Hello! There is an interesting problem. There is a set date, for example 2014-07-02. There is a table in the posts database, where the user adds one entry every day, and it’s something like this:

 +----+----------------------------------+------------+ | id | title | date | | 1 | Очень хороший день | 2014-07-10 | | 2 | Неплохой день | 2014-07-09 | | 3 | Хороший день | 2014-07-08 | | 4 | Могло быть и лучше | 2014-07-07 | | 5 | Не доделал что хотел | 2014-07-06 | | 6 | Забыл вчера написать | 2014-07-05 | | 7 | Начал следить за собой | 2014-07-03 | | 8 | Стартуем | 2014-07-02 | +----+----------------------------------+------------+

I need to display statistics for the last week, relative to that date, and display it to the user, the main indicator: var final = Missing entries this week - 0.

To solve this problem, I need to get the last 7 records, and compare them with the dates of the last 7 days.
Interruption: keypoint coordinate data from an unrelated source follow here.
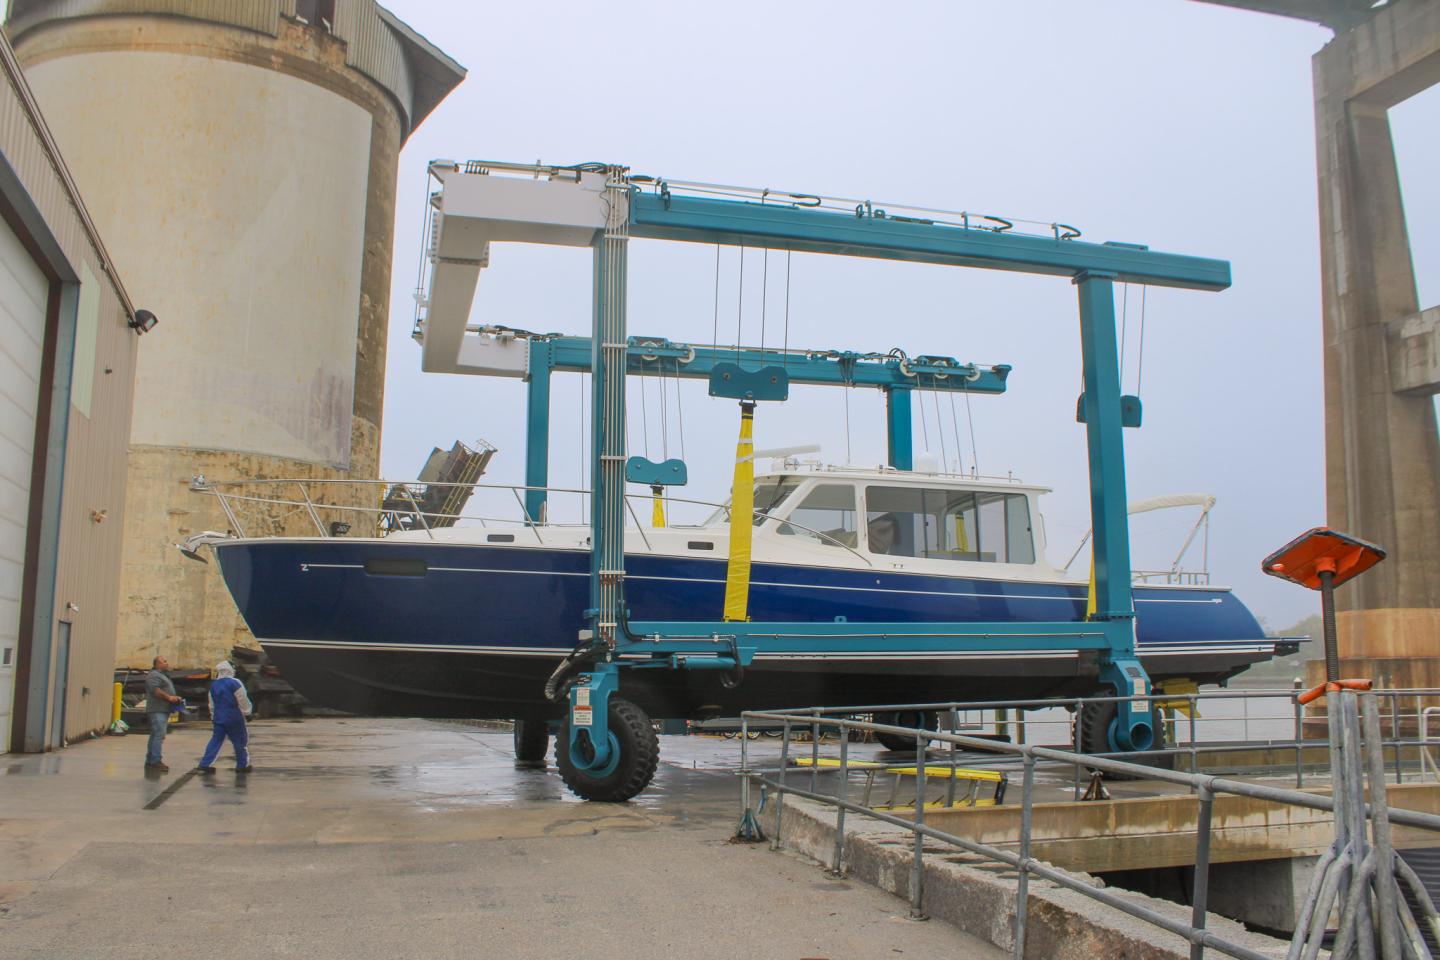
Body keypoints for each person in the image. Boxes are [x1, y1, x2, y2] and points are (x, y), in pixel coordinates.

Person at [197, 661, 253, 773]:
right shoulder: (235, 683)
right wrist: (248, 713)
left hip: (219, 716)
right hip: (233, 716)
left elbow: (211, 703)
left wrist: (213, 716)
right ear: (230, 669)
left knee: (216, 740)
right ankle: (242, 765)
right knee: (240, 741)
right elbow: (242, 698)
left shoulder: (214, 685)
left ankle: (205, 764)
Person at [144, 655, 183, 772]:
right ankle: (156, 761)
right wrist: (169, 697)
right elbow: (155, 690)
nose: (167, 663)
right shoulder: (154, 675)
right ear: (157, 664)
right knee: (159, 735)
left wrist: (174, 697)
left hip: (162, 709)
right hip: (157, 709)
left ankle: (151, 759)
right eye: (164, 661)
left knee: (156, 734)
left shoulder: (162, 675)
The task for the user is not to allow var final to be greater than 1. For me the task, if greater than 1 is the value, output the appropriate message.
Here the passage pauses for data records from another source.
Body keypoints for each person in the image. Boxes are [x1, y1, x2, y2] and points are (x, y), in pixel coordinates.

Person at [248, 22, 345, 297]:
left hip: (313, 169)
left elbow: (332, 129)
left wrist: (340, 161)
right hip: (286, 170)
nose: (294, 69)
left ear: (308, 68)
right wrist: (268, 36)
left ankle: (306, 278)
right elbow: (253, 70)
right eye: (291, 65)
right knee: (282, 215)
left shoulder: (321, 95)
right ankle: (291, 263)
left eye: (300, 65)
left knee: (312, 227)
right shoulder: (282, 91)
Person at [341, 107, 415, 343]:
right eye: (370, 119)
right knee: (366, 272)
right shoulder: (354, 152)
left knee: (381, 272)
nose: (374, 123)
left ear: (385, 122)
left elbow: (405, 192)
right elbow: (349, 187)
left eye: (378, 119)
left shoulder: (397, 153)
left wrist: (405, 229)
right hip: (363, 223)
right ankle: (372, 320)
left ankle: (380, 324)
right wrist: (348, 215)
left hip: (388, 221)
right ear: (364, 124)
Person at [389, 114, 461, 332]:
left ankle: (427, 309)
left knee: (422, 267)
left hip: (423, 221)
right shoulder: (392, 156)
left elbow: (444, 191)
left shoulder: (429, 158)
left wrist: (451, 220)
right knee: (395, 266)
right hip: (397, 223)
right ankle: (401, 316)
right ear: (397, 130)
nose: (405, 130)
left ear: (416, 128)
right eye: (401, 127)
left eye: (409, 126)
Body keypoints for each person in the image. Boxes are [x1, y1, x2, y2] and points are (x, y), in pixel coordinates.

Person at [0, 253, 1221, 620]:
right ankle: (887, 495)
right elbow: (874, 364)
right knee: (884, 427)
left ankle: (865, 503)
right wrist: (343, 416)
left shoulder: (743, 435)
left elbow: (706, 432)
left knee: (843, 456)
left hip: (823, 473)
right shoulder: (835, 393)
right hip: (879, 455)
I wrote a function in php, which receives an array of the last 7 days, but then I don’t know how to tie everything together:

 if ( ! function_exists('get_array_seven_day')) { function get_array_seven_day() { $array = array(); for($i=1;$i<8;$i++) { $array[] = date('d.m',strtotime(date('dmY H:i:s'))-60*60*24*$i); } return $array; } }
  • 3
    You go completely wrong from that end. Change the tag (mostly in your head :) from php to sql , PHP to solve the problem in general no side. Well, that is, you can teach the hare to smoke, but it is better to think in a different direction :-) - user6550
  • @klopp, I'm afraid to solve such a problem using SQL methods, for me a dark forest that I don’t even know how to enter. - chuikoff
  • @chuikoff if (! function_exists ('get_array_seven_day')) And if the function still exists? Wouldn't it be better at this moment to crash the application, instead of using the unknown? - etki
  • four
    If you need only! number: SELECT COUNT (id) AS totalFROM news WHERE DATE_ADD ( date , INTERVAL '1' WEEK)> = NOW (); Compare the result with the number of days in a week (on my planet it is 7) and that's it, don’t look for unnecessary problems. - dekameron pm

1 answer 1

Firstly, the table lacks the user identifier. You also need a unique key for the date + user. The table looks like this:

 CREATE TABLE `posts` ( `id` int(11) unsigned NOT NULL AUTO_INCREMENT, `title` varchar(255) NOT NULL DEFAULT '', `date` date NOT NULL, `user_id` int(10) unsigned NOT NULL, PRIMARY KEY (`id`), UNIQUE KEY `u_date_user_id` (`date`,`user_id`) ) ENGINE=InnoDB DEFAULT CHARSET=utf8;

Secondly, we receive both values ​​in one request - the number of specified and the number of unspecified days

 SELECT COUNT(DISTINCT `date`) AS set_counts, 7 - COUNT(DISTINCT `date`) AS unset_counts FROM `posts` WHERE `date` BETWEEN CURDATE() - INTERVAL 6 DAY AND CURDATE() AND user_id = 1;

In this query, we select the last 7 days from the current one. If you need to get the last calendar week, then first on php we calculate the date of the last resurrection and specify it in the request instead of CURDATE() .

DISTINCT added in case there is no date unique index in the table.